It was just an old piece of aluminum, but the strainer was sentimental to me. When my grandfather had passed away, the one with sparkling eyes and a magical smile, some of his kitchen accessories became my treasures. A short time later, I had married my husband and part of my dad’s father has been with us for many years. It was time to replace his strainer for some fancy, brightly-colored red IKEA decor. I realized this was the last of my grandpa’s life, long before me, except for his jewelry box with the dancing ballerina. Laughing, I reminisced about how the refrigerator couldn’t be moved because he had crafted with his strong, bare hands the“sweetest-looking beach cottage” around the trusty appliance.
Have you ever had one of those defining moments when you say, “Oh, my, I just figured out a piece of this incredibly sad puzzle?” And all because of getting sappy over grandpa’s strainer. Running into the living room, I gently lifted my father’s doll off the top shelf of our book shelf and cradled her in my arms.
Daddy had brought the old doll with him when he married my adoptive mother. To a young girl, it was as if this new “father” appeared out of nowhere holding a suitcase in one hand with a mysterious doll tucked under his other arm.
After he passed away I wanted the doll as a keepsake. I am surprised my mother didn’t toss this piece of him out with every other reminder of the past. But, for some reason she never dared get rid of it. While growing up, mom would laugh and call the doll kind of homely with a name that fit perfectly—Poor Pitiful Pearl, but oddly she still appeared to hold some kind of reverence for my father’s childlike memory.
Poor Pitiful Pearl wore a homemade crocheted dress that looked like the beautiful intricate dollies that our grandmas placed under their lamps. Continuing to honor the long-standing wish, I carefully placed his look-but-don’t touch doll on the top shelf of my bookcase.
I was always intrigued by his silence for its sentimental value. What grown man holds close a doll on his life journey?

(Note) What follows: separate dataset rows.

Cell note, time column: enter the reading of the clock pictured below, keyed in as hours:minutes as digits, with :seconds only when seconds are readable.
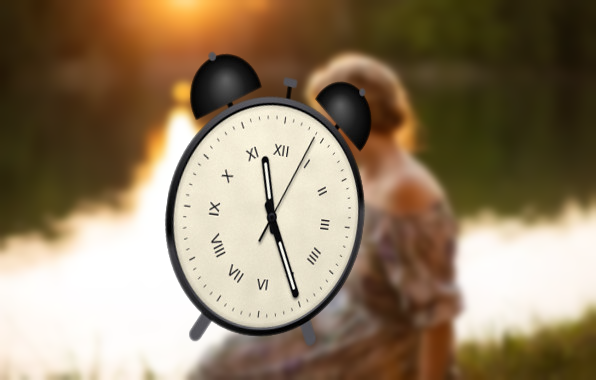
11:25:04
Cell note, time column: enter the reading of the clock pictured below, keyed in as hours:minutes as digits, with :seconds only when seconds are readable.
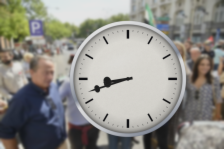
8:42
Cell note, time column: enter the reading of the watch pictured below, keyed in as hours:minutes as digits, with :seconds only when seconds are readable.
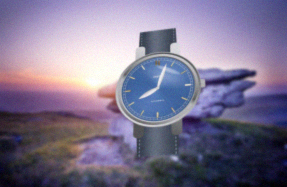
8:03
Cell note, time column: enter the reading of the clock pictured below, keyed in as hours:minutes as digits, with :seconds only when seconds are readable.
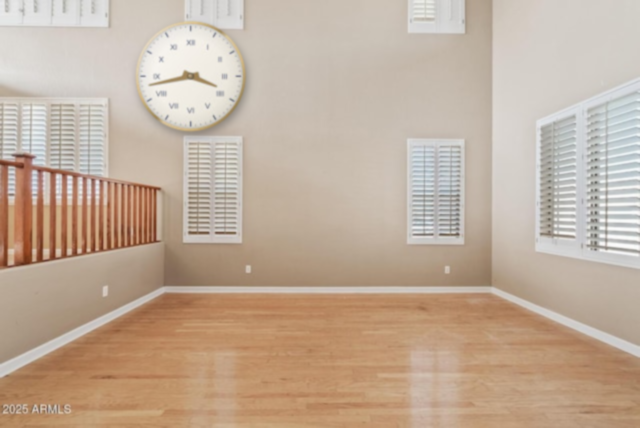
3:43
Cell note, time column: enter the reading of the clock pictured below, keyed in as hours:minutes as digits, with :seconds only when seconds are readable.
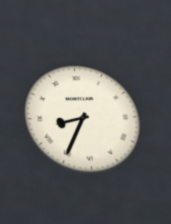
8:35
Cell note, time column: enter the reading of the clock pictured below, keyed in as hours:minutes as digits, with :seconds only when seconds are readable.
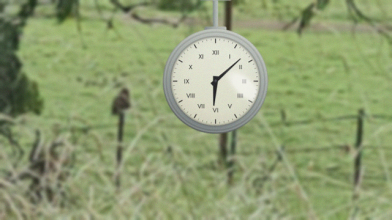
6:08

My dear neighbor, who is my father’s daughter’s age, shared with me that Poor Pitful Pearl was a very popular doll when they were growing up.
After talking it over with dad’s granddaughter, we both know that it indeed was her mother’s doll. Not having been raised by her mother for most of her childhood, she has no recollection of this precious doll. However, she said her grandma would share stories about how much my father adored her mother (my father’s other daughter). I made a promise that I would return her mother’s doll for her to cherish when I could put my heart into words.
I don’t believe as a society we talk candidly enough about what secrets and untruths do to our families, especially when it comes to mental illness. I wish my father could have confided in me. Even as a little girl, I know I would have wanted him to never stop loving his other children and grandchildren. I didn’t want to be his “replacement daughter.” Regardless, if mom had wanted it different for purely selfish reasons, the truth would have never changed my feelings for him if he had just stayed true to what’s only right. To me, this special doll signifies our losses in this life-time—my father’s deep love for his other daughter—my niece for needing her mother—for me, my father that meant the world to me.
My friend that lives near where my grandpa is buried has offered to put a rose on his grave for me. I would like her to put three roses for my father’s two daughters and a granddaughter with a little card that says, “Grandpa, I had the power to write a new chapter that includes all of your grandchildren and great-grandchildren. I know that it’s probably why I only had the chance to meet you once as a child; you didn’t see it mom’s way. We just don’t walk away from our children. The two of us would have made a good team. I will always love you grandpa!”